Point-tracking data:
*** Begin section ***

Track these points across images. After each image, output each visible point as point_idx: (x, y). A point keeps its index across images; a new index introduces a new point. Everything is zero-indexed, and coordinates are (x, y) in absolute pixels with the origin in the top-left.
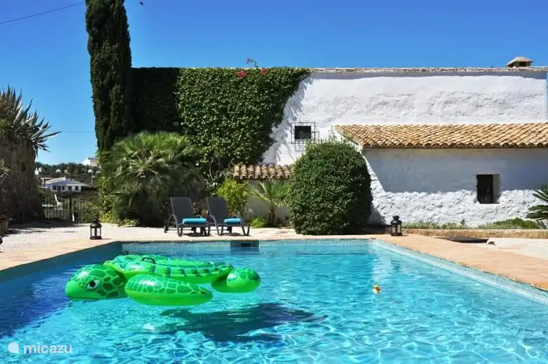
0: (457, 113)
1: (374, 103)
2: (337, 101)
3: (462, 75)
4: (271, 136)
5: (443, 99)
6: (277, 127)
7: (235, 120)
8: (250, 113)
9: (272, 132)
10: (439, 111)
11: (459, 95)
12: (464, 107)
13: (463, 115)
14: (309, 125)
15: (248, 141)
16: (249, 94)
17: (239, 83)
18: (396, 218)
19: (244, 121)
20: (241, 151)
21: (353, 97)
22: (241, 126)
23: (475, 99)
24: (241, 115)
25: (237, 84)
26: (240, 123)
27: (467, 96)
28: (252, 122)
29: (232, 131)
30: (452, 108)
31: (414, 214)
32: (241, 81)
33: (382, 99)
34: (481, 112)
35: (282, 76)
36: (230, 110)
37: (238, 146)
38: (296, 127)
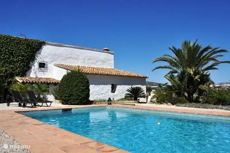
0: (92, 63)
1: (67, 57)
2: (55, 55)
3: (93, 51)
4: (30, 65)
5: (88, 58)
6: (32, 62)
7: (16, 58)
8: (23, 56)
9: (30, 64)
10: (87, 62)
11: (92, 57)
12: (94, 61)
13: (93, 64)
14: (45, 62)
15: (22, 67)
16: (22, 48)
17: (18, 43)
18: (110, 99)
19: (20, 59)
20: (18, 71)
21: (60, 54)
22: (19, 61)
23: (97, 59)
24: (19, 56)
25: (17, 43)
26: (18, 59)
27: (94, 58)
28: (24, 59)
29: (15, 62)
30: (90, 61)
31: (95, 97)
32: (19, 42)
33: (69, 56)
34: (98, 63)
35: (36, 43)
36: (14, 54)
37: (17, 69)
38: (39, 63)
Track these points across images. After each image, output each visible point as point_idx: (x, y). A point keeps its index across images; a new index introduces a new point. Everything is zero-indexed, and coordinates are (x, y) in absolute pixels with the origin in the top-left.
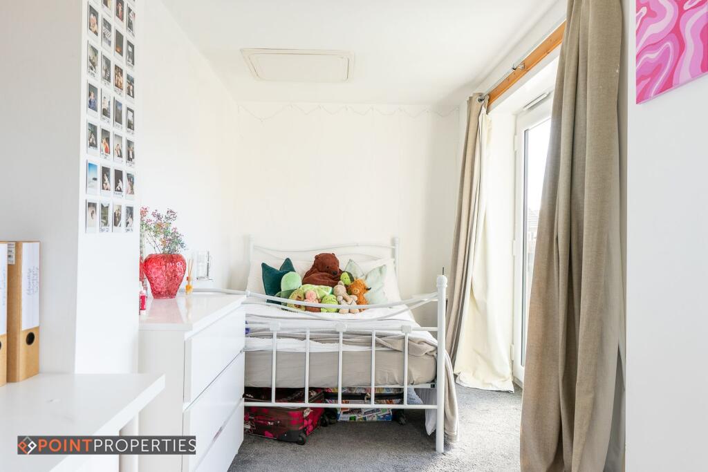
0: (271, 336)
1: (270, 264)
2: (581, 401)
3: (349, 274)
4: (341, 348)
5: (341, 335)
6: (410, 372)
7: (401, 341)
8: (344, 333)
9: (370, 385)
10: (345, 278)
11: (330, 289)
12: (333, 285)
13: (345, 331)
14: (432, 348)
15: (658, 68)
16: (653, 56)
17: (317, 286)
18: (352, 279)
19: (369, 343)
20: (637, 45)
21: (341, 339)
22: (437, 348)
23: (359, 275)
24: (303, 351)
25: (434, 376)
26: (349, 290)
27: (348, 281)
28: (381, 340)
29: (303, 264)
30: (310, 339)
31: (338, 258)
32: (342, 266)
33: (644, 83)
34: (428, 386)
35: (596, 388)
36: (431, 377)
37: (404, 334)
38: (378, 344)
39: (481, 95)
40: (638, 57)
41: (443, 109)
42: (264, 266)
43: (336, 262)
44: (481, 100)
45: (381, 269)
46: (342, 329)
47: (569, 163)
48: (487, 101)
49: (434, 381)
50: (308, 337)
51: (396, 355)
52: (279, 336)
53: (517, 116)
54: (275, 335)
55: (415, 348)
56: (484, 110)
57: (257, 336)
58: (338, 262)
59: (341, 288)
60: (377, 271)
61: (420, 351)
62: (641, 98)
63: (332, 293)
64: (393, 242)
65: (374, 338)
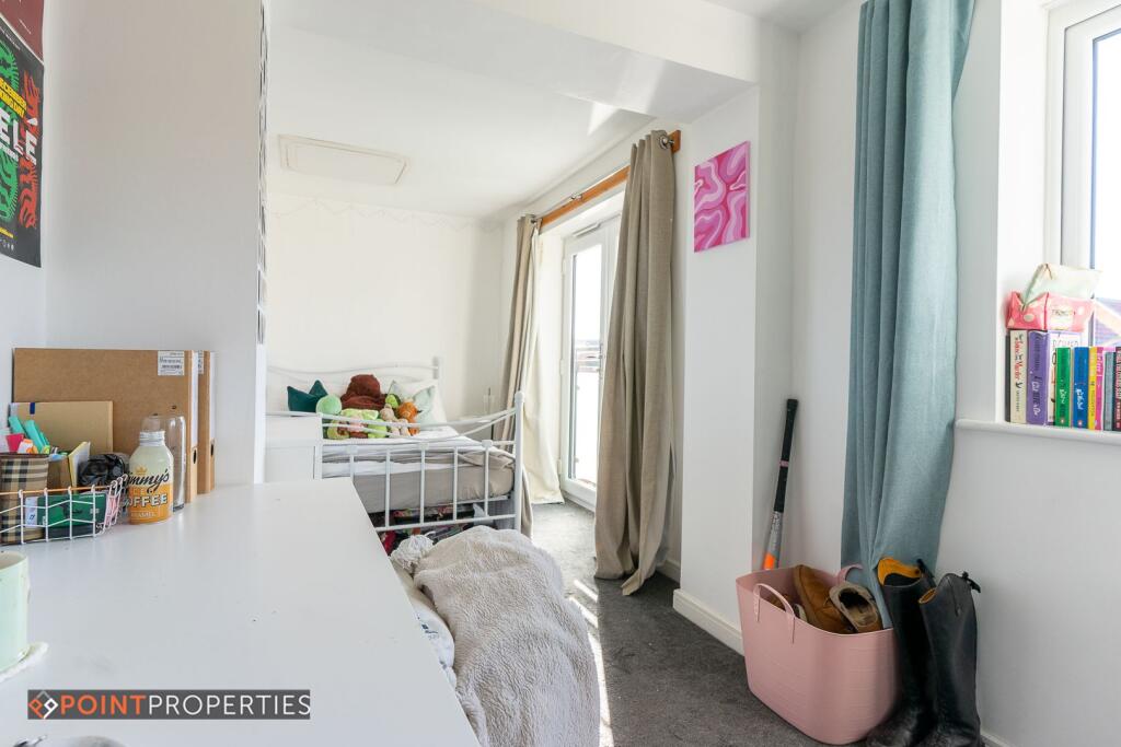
0: (347, 460)
1: (297, 387)
2: (645, 488)
3: (396, 397)
4: (423, 467)
5: (423, 454)
6: (490, 485)
7: (482, 456)
8: (426, 452)
9: (452, 501)
10: (391, 402)
11: (376, 413)
12: (379, 409)
13: (427, 449)
14: (510, 461)
15: (711, 229)
16: (708, 218)
17: (360, 411)
18: (399, 401)
19: (451, 460)
20: (696, 206)
21: (423, 458)
22: (514, 461)
23: (406, 398)
24: (383, 472)
25: (510, 486)
26: (398, 414)
27: (395, 404)
28: (462, 456)
29: (336, 387)
30: (391, 460)
31: (379, 380)
32: (383, 389)
33: (700, 238)
34: (505, 498)
35: (656, 476)
36: (508, 489)
37: (484, 449)
38: (460, 460)
39: (533, 216)
40: (696, 216)
41: (489, 225)
42: (290, 389)
43: (377, 385)
44: (533, 222)
45: (429, 391)
46: (425, 448)
47: (633, 291)
48: (539, 223)
49: (511, 492)
50: (388, 458)
51: (477, 470)
52: (356, 460)
53: (565, 240)
54: (352, 459)
55: (495, 460)
56: (536, 231)
57: (331, 462)
58: (378, 384)
59: (388, 412)
60: (425, 392)
61: (500, 464)
62: (698, 248)
63: (379, 417)
64: (436, 362)
65: (456, 454)
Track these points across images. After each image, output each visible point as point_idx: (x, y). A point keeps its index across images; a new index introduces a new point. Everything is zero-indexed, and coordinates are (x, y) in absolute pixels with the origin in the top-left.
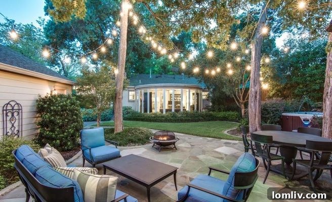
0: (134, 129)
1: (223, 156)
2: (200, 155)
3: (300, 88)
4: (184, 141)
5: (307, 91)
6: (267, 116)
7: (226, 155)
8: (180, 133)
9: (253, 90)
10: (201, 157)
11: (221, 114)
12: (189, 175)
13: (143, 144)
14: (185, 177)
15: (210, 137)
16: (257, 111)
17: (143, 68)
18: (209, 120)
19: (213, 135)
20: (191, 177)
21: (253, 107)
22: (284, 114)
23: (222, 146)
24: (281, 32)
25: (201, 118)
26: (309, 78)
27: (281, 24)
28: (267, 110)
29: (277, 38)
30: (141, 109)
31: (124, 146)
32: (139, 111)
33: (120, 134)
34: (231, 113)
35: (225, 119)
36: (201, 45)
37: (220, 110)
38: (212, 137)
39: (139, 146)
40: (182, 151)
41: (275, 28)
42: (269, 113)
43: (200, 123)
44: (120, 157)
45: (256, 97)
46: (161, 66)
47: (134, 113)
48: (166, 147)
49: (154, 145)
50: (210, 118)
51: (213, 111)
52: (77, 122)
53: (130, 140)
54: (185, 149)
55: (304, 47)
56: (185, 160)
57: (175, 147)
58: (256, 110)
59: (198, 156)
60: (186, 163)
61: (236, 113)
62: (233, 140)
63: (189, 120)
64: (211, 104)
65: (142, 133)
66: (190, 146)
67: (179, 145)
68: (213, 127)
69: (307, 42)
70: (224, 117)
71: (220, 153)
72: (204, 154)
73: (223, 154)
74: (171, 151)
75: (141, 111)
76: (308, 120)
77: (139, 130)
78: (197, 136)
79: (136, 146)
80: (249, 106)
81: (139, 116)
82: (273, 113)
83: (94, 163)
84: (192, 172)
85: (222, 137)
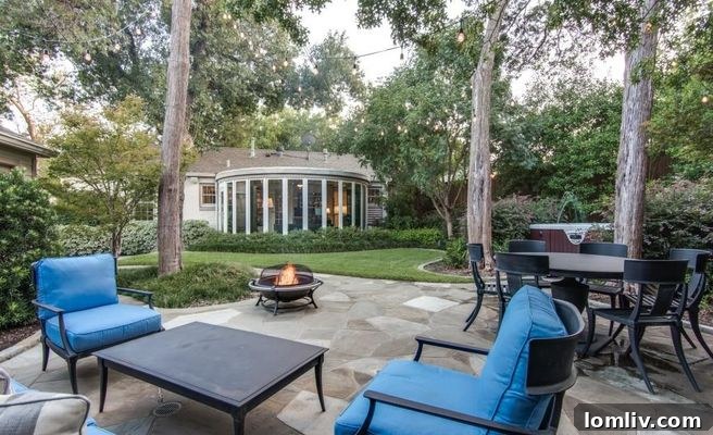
0: (210, 265)
1: (426, 315)
2: (373, 316)
3: (558, 176)
4: (333, 288)
5: (570, 182)
6: (503, 231)
7: (431, 313)
8: (322, 272)
9: (476, 176)
10: (377, 321)
11: (407, 234)
12: (353, 366)
13: (231, 300)
14: (344, 372)
15: (389, 279)
16: (484, 221)
17: (234, 135)
18: (383, 247)
19: (396, 274)
20: (359, 371)
21: (476, 212)
22: (535, 226)
23: (420, 295)
24: (519, 69)
25: (366, 242)
26: (574, 157)
27: (522, 51)
28: (502, 219)
29: (513, 80)
30: (230, 226)
31: (180, 307)
32: (226, 230)
33: (171, 278)
34: (426, 231)
35: (414, 243)
36: (363, 88)
37: (403, 226)
38: (394, 279)
39: (223, 306)
40: (331, 310)
41: (509, 58)
42: (506, 225)
43: (364, 253)
44: (159, 330)
45: (482, 190)
46: (277, 136)
47: (214, 234)
48: (291, 303)
49: (260, 300)
50: (385, 243)
51: (391, 228)
52: (42, 247)
53: (197, 292)
54: (338, 306)
55: (563, 98)
56: (339, 332)
57: (313, 302)
58: (482, 218)
59: (368, 320)
60: (343, 338)
61: (435, 231)
62: (439, 282)
63: (340, 246)
64: (385, 214)
65: (230, 273)
66: (347, 299)
67: (322, 298)
68: (394, 259)
69: (568, 86)
70: (413, 240)
71: (418, 310)
72: (383, 315)
73: (423, 310)
74: (303, 313)
75: (230, 230)
76: (579, 237)
77: (223, 267)
78: (362, 277)
79: (214, 306)
80: (468, 210)
81: (224, 241)
82: (514, 225)
83: (71, 354)
84: (360, 357)
85: (414, 277)
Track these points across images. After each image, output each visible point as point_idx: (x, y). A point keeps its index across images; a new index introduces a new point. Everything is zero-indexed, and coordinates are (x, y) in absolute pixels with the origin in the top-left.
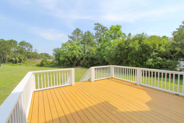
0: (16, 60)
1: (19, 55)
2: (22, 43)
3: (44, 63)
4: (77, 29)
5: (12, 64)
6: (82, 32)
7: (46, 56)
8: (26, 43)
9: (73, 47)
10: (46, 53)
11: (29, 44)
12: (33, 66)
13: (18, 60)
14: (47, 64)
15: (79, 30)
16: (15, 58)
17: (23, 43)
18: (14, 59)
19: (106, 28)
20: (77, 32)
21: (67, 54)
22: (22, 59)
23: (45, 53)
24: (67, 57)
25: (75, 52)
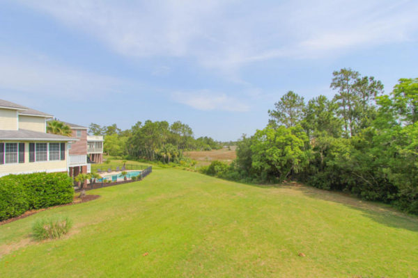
0: (167, 157)
1: (172, 148)
2: (177, 126)
3: (217, 168)
4: (290, 94)
5: (163, 165)
6: (303, 99)
7: (208, 143)
8: (181, 126)
9: (284, 138)
10: (208, 137)
11: (187, 127)
12: (196, 171)
13: (170, 156)
14: (222, 170)
15: (294, 96)
16: (166, 153)
17: (178, 124)
18: (165, 155)
19: (372, 79)
20: (290, 100)
21: (271, 156)
22: (176, 155)
23: (206, 137)
24: (269, 162)
25: (290, 152)
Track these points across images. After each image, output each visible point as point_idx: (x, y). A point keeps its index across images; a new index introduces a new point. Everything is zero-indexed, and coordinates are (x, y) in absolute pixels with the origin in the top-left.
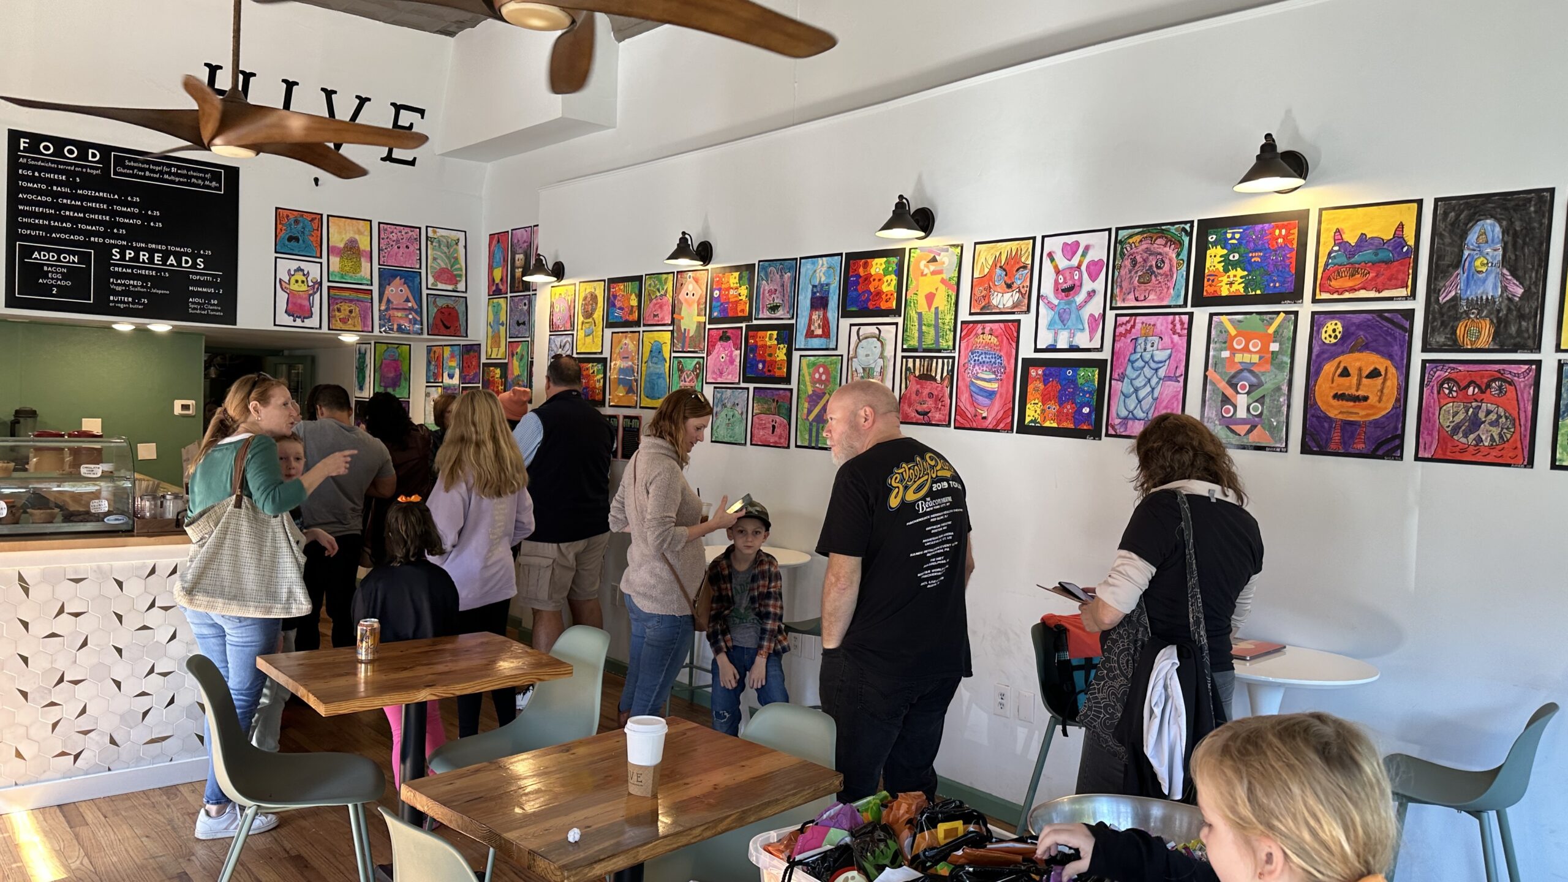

*** End section ***

(What is required) Reproduce the stretch from the start of the records through the line containing "33: (382, 99)", substituting "0-based" for "zero-indexed" and changing nothing else. Leave the pictures out.

(Answer section)
Track these points across images. After each image, output each visible point as point_idx: (x, y). A point keeps its index across images; a new index introduces a new point. Everything is 0-based, and coordinates are (x, y) in absolute pixels with the origin in the top-left.
0: (457, 113)
1: (374, 103)
2: (337, 101)
3: (462, 75)
4: (271, 136)
5: (443, 99)
6: (277, 127)
7: (235, 120)
8: (250, 113)
9: (272, 132)
10: (439, 111)
11: (459, 95)
12: (464, 107)
13: (463, 115)
14: (309, 125)
15: (248, 141)
16: (249, 94)
17: (239, 83)
18: (396, 218)
19: (244, 121)
20: (241, 151)
21: (353, 97)
22: (241, 126)
23: (475, 99)
24: (241, 115)
25: (237, 84)
26: (240, 123)
27: (467, 96)
28: (252, 122)
29: (232, 131)
30: (452, 108)
31: (414, 214)
32: (241, 81)
33: (382, 99)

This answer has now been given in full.